The company also operated under the names Harmon, Harmon Face Values or Face Values.

In an interview with the Wall Street Journal, Eisenberg, who went on to become co-CEO with Feinstein, described the deliberate clutter that was a hallmark of the stores. “If you came to the store to buy a mattress pad, there was no way that you were going to walk out with only a mattress pad,” Eisenberg said.

Bed Bath & Beyond enjoyed great success by offering name brands at a discount. With a devoted customer base, the company firmly established itself as a household name, and its stock hit an all-time high of $80.82 on Jan. 3, 2014. Recent years, however, have been marked by strategic missteps, cash burn, challenging underlying business trends and the impact of the COVID-19 pandemic.

By the start of 2023, the writing was on the wall. On Jan. 10, the company announced the closure of almost 130 stores just days after saying it might need to declare bankruptcy. The possibility that the sometime meme-stock darling could file for bankruptcy sent Bed Bath & Beyond’s stock sinking toward a 30-year low. The stock fell even more when it disclosed in January that it was in default on certain loans.

What went wrong? Experts say that the company needed a more timely and stronger focus on e-commerce and that the recent revamp of Bed Bath & Beyond stores came too late to save the company. Whereas rival Target Corp. (TGT) has been able to anticipate and successfully tap into prevailing retail trends, Bed Bath & Beyond was left behind. The rise of online retail powerhouse Amazon.com. Inc. (AMZN) made life even more difficult for the retailer.

Set against this backdrop, Bed Bath & Beyond in September reported a second-quarter loss that was much bigger than expected, prompting Wells Fargo analyst Zachary Fadem to describe the company’s results as “indefensible.”

Bed Bath & Beyond also had to contend with leadership change while wrestling with a tough business environment. In June 2022, Mark Tritton was ousted as CEO after less than three years in the role. Tritton’s attempts to breathe new life into the company were hampered by supply-chain disruptions, labor shortages, inflation and the pandemic, according to Carol Spieckerman, president of the retail-advisory firm Spieckerman Retail.

Tritton was hired as CEO in 2019 as Bed Bath & Beyond looked to replicate the success of Target, where he had served as chief merchandising officer. At Target, Tritton earned a reputation for launching successful private-label brands, and news of his appointment initially sent Bed Bath & Beyond’s stock rocketing.

But the honeymoon was short-lived. “He really had a two-pronged focus, [one part of] which was creating multibrand private brand portfolios,” Spieckerman told MarketWatch last year, noting that this was an ambitious strategy that takes time to implement. “Focusing on cleaning up the stores … seemed like an obvious move, but with COVID, a digital-forward strategy would have made more sense,” she added.
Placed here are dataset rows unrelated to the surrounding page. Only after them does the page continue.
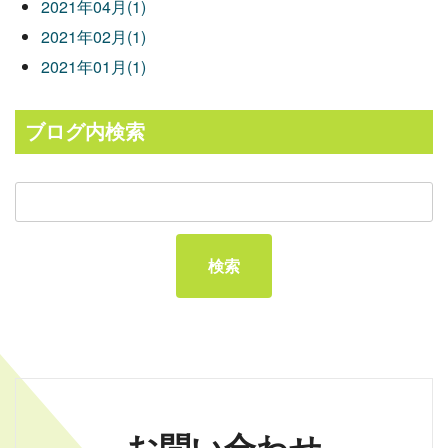
2021年04月(1)
2021年02月(1)
2021年01月(1)
ブログ内検索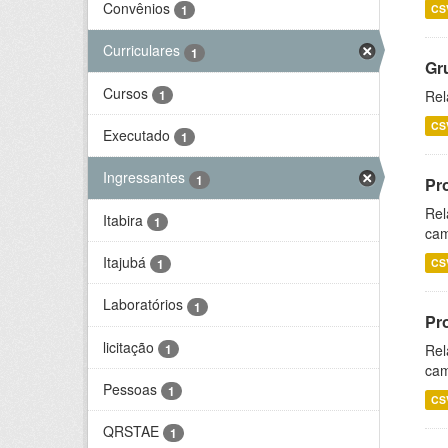
Convênios
CS
1
Curriculares
1
Gr
Cursos
1
Rel
CS
Executado
1
Ingressantes
1
Pr
Rel
Itabira
1
cam
Itajubá
CS
1
Laboratórios
1
Pr
licitação
1
Rel
cam
Pessoas
1
CS
QRSTAE
1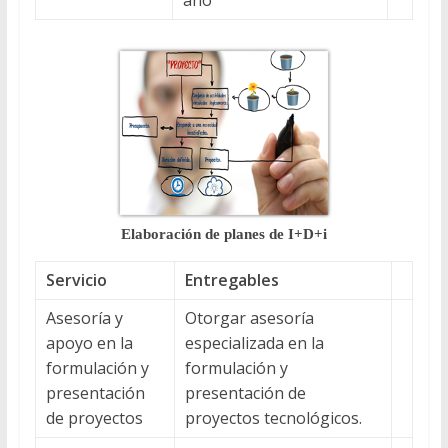
Elaboración de planes de I+D+i
Servicio
Entregables
Asesoría y
Otorgar asesoría
apoyo en la
especializada en la
formulación y
formulación y
presentación
presentación de
de proyectos
proyectos tecnológicos.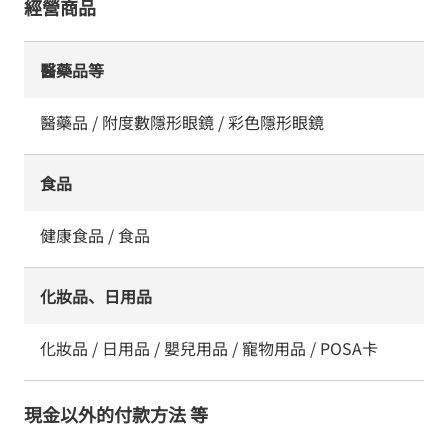
經營商品
醫藥品等
醫藥品 / 附度數隱形眼鏡 / 彩色隱形眼鏡
食品
健康食品 / 食品
化妝品、日用品
化妝品 / 日用品 / 嬰兒用品 / 寵物用品 / POSA卡
現金以外的付款方法 等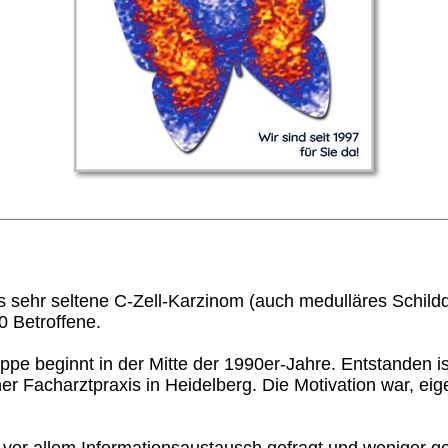
das sehr seltene C-Zell-Karzinom (auch medulläres Schi
0 Betroffene.
pe beginnt in der Mitte der 1990er-Jahre. Entstanden ist
iner Facharztpraxis in Heidelberg. Die Motivation war, 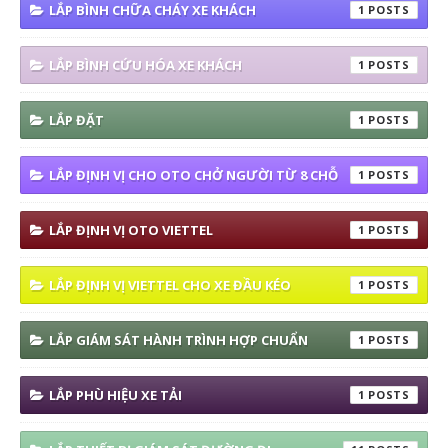
LẮP BÌNH CHỮA CHÁY XE KHÁCH
1
LẮP BÌNH CỨU HÓA XE KHÁCH
1
LẮP ĐẶT
1
LẮP ĐỊNH VỊ CHO OTO CHỞ NGƯỜI TỪ 8 CHỖ
1
LẮP ĐỊNH VỊ OTO VIETTEL
1
LẮP ĐỊNH VỊ VIETTEL CHO XE ĐẦU KÉO
1
LẮP GIÁM SÁT HÀNH TRÌNH HỢP CHUẨN
1
LẮP PHÙ HIỆU XE TẢI
1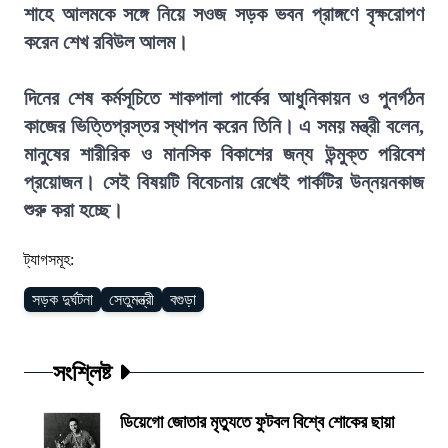
শাহে আলমকে সঙ্গে নিয়ে সওজ সড়ক ভবন প্রাঙ্গণে বৃক্ষরোপণ
করেন শেখ রবিউল আলম।
দিনের শেষ কর্মসূচিতে শাকপালা পার্কের আধুনিকায়ন ও পুনর্গঠন
কাজের ভিত্তিপ্রস্তর স্থাপন করেন তিনি। এ সময় মন্ত্রী বলেন,
মানুষের শারীরিক ও মানসিক বিকাশের জন্য উন্মুক্ত পরিবেশ
প্রয়োজন। সেই বিষয়টি বিবেচনায় রেখেই পার্কটির উন্নয়নকাজ
শুরু করা হচ্ছে।
ট্যাগসমূহ:
সড়ক দুর্ঘটনা
সেতুমন্ত্রী
বগুড়া
সংশ্লিষ্ট
ডিয়েগো জোতার মৃত্যুতে ফুটবল বিশ্বে শোকের ছায়া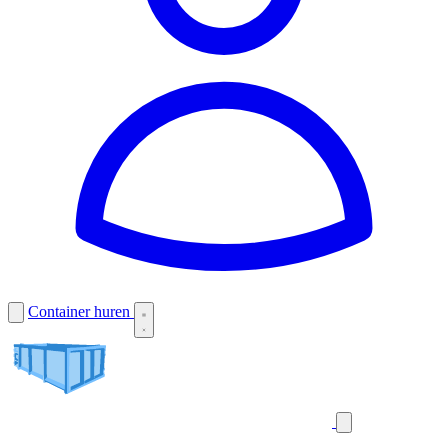
Container huren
Current CEO Sue Gove paid homage Sunday to the company’s employees and once-loyal customers, who have “trusted through the most important milestones in their lives — from going to college to getting married, settling into a new home to having a baby.”

The stock, meanwhile, has been choppy of late. Last week, it enjoyed a three-day meme-like rally, and even rose 35% on Wednesday before abruptly selling off on Thursday.

That was after a steep selloff the week earlier, after it disclosed a sale of more than 100 million shares.